Cuba's Telecom Monopoly Banning Text Messages Containing Words Like 'Democracy'
from the that'll-work dept
The door to modernizing Cuba’s communications networks opened slightly wider recently after the FCC removed the country from the agency’s banned nation list. That allows fixed and wireless companies alike to begin doing business in Cuba as part of an overall attempt to ease tensions between the States and the island nation. And while Cuba has been justly concerned about opening the door to NSA bosom buddies like AT&T and Verizon, it’s still apparently not quite ready to give up some of its own, decidedly ham-fisted attempts to crack down on free speech over telecom networks.
A recent investigative report by blogger Yoani Sanchez and journalist Reinaldo Escobar found that the nation has been banning certain words sent via text message with the help of state-owned telecom monopoly ETECSA. The report, confirmed in an additional investigation by Reuters, found that roughly 30 different keywords are being banned by Cuba’s government, including “democracy,” “human rights,” and the name of several activists and human rights groups. Words containing such keywords simply aren’t delivered, with no indication given to the sender of the delivery failure.
Initially, the researchers thought this was just incompetence on the part of ETECSA:
“Eliecer Avila, head of opposition youth group Somos Mas, which participated in the investigation, said 30 key words that triggered the blocking had been identified but there could be more.
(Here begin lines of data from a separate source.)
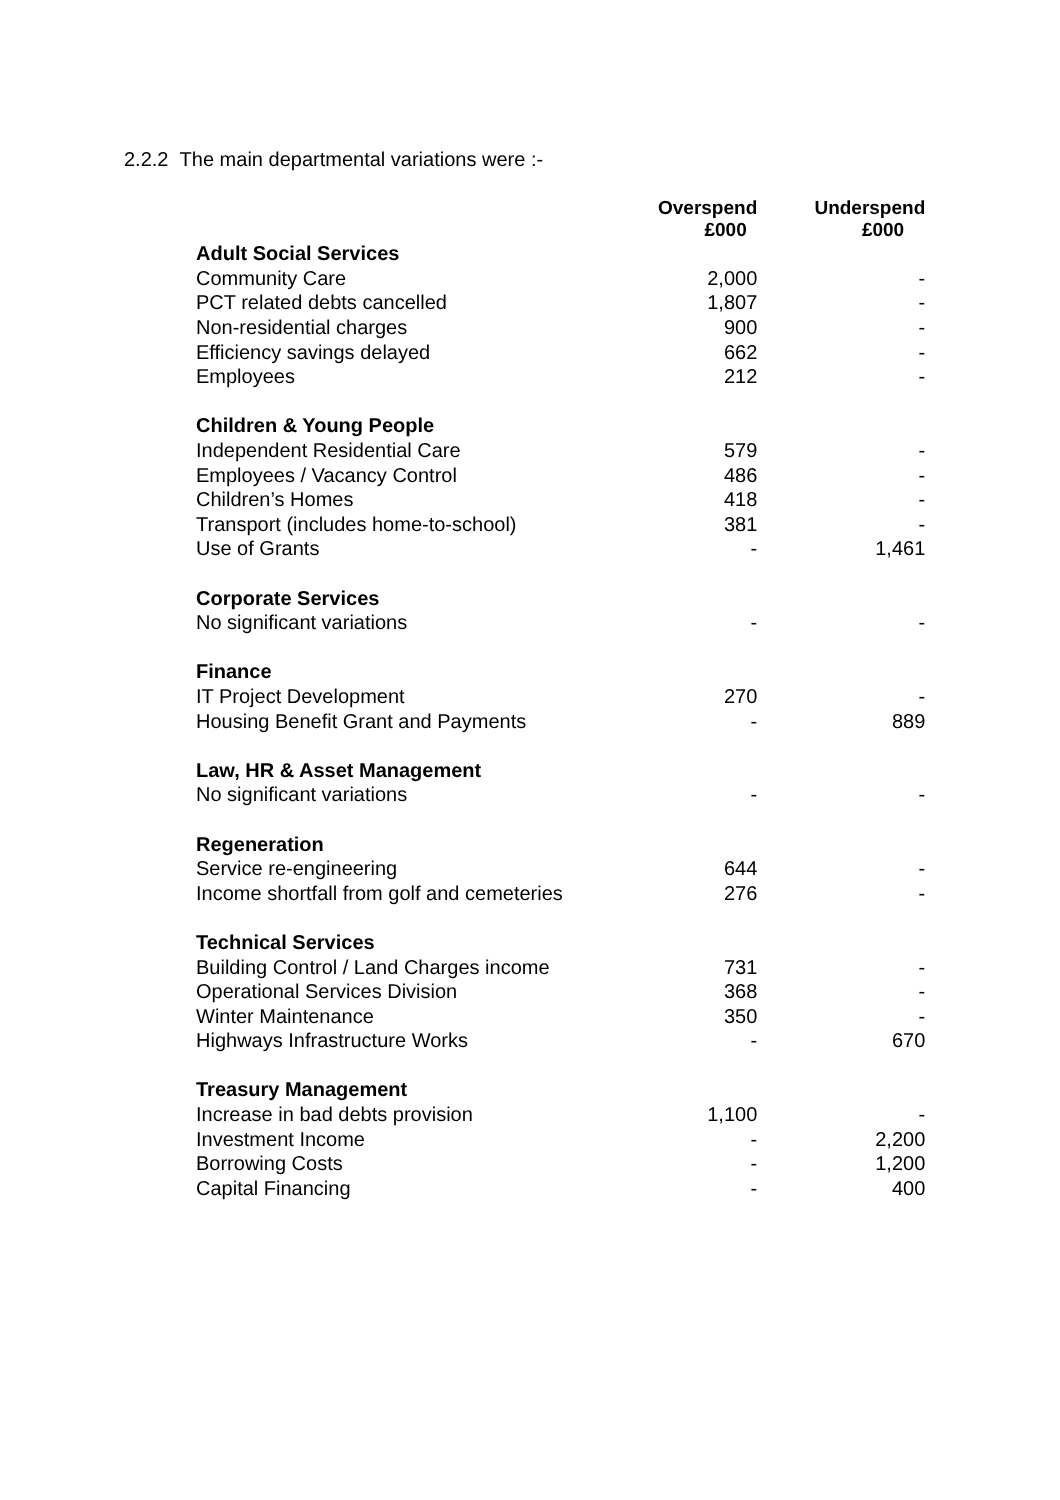2.2.2 The main departmental variations were :-
| | Overspend £000 | Underspend £000 |
| --- | --- | --- |
| Adult Social Services | | |
| Community Care | 2,000 | - |
| PCT related debts cancelled | 1,807 | - |
| Non-residential charges | 900 | - |
| Efficiency savings delayed | 662 | - |
| Employees | 212 | - |
| Children & Young People | | |
| Independent Residential Care | 579 | - |
| Employees / Vacancy Control | 486 | - |
| Children’s Homes | 418 | - |
| Transport (includes home-to-school) | 381 | - |
| Use of Grants | - | 1,461 |
| Corporate Services | | |
| No significant variations | - | - |
| Finance | | |
| IT Project Development | 270 | - |
| Housing Benefit Grant and Payments | - | 889 |
| Law, HR & Asset Management | | |
| No significant variations | - | - |
| Regeneration | | |
| Service re-engineering | 644 | - |
| Income shortfall from golf and cemeteries | 276 | - |
| Technical Services | | |
| Building Control / Land Charges income | 731 | - |
| Operational Services Division | 368 | - |
| Winter Maintenance | 350 | - |
| Highways Infrastructure Works | - | 670 |
| Treasury Management | | |
| Increase in bad debts provision | 1,100 | - |
| Investment Income | - | 2,200 |
| Borrowing Costs | - | 1,200 |
| Capital Financing | - | 400 |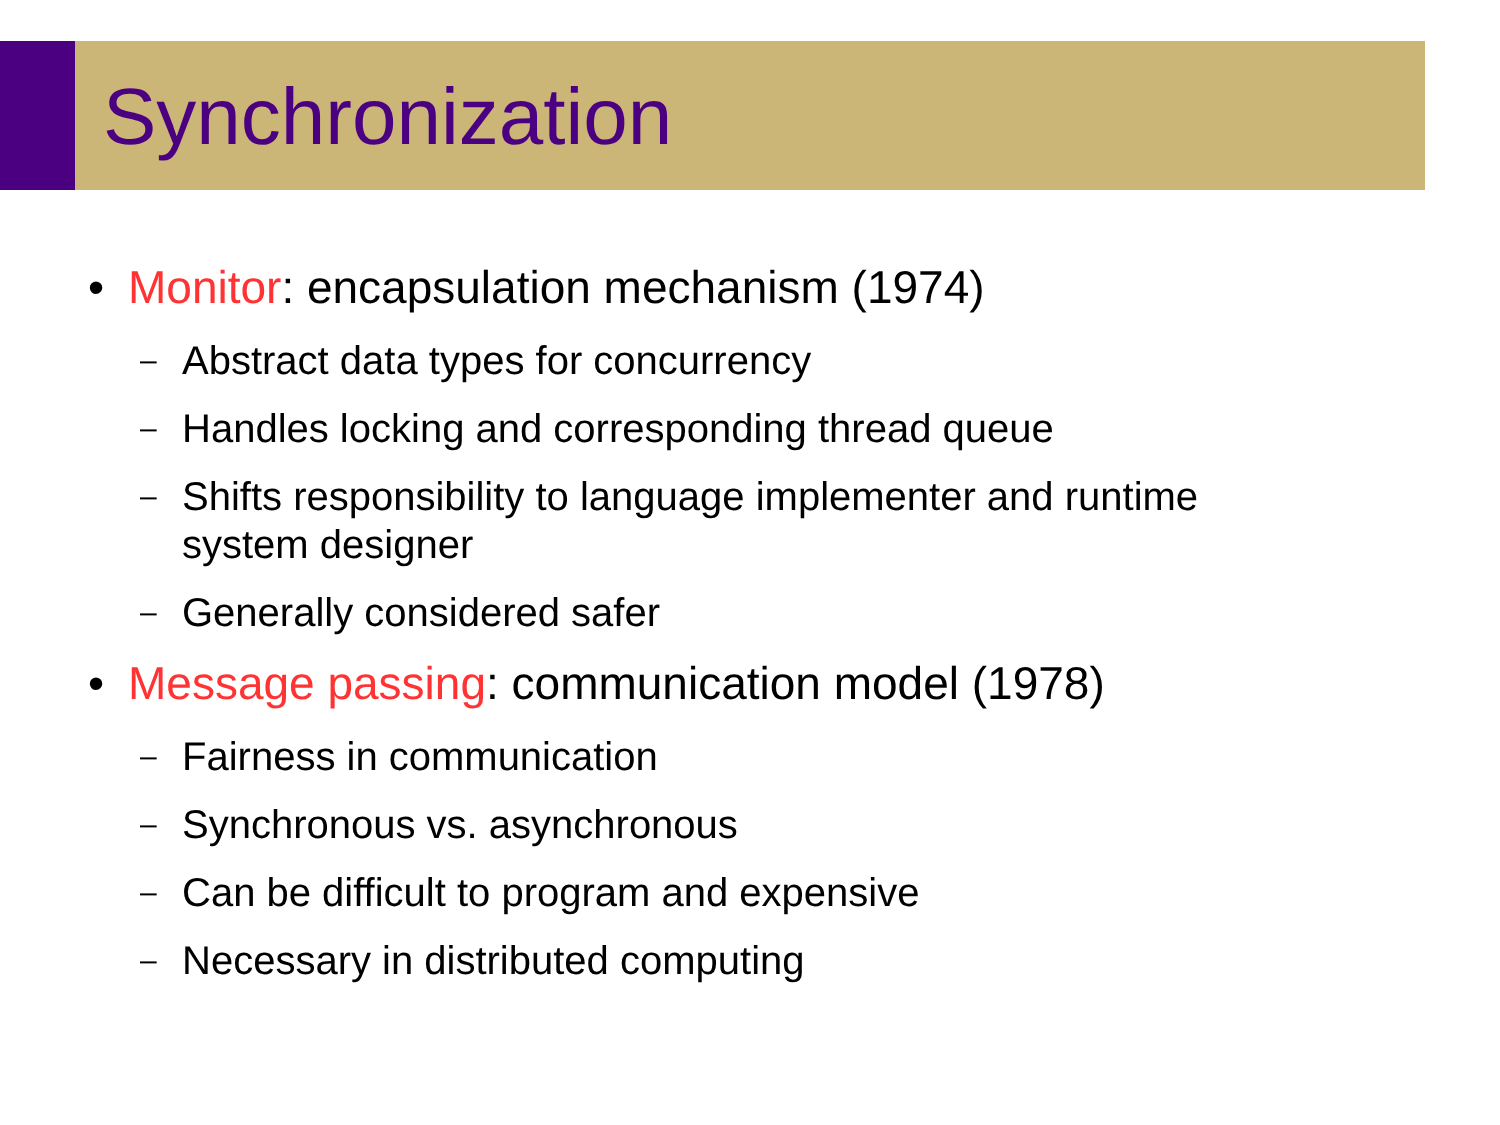Synchronization
• Monitor: encapsulation mechanism (1974)
– Abstract data types for concurrency
– Handles locking and corresponding thread queue
– Shifts responsibility to language implementer and runtime
system designer
– Generally considered safer
• Message passing: communication model (1978)
– Fairness in communication
– Synchronous vs. asynchronous
– Can be difficult to program and expensive
– Necessary in distributed computing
“We always thought texts were vanishing because the provider is so incompetent, then we decided to check using words that bothered the government,” he said. “We discovered not just us but the entire country is being censored,” he said. “It just shows how insecure and paranoid the government is.”
You can understand some degree of paranoia when you’ve got the United States and Russia battling over who gets to bone graft surveillance technology into your fledgling communications networks, but the clumsy censorship also isn’t too surprising for a nation that still bans advertising across the island.
That said, the real problem for most Cubans remains that broadband and wireless communications is a luxury commodity well out of reach of most residents. Only between 5 and 25% of Cubans even have access to the internet, and while many can access Wi-Fi via hotspots opened just last year, the cost of connection is roughly $2 an hour, or around a tenth of the average monthly Cuban salary. As such, Cubans are “fortunate” in that they can’t yet even afford to be comprehensively spied on.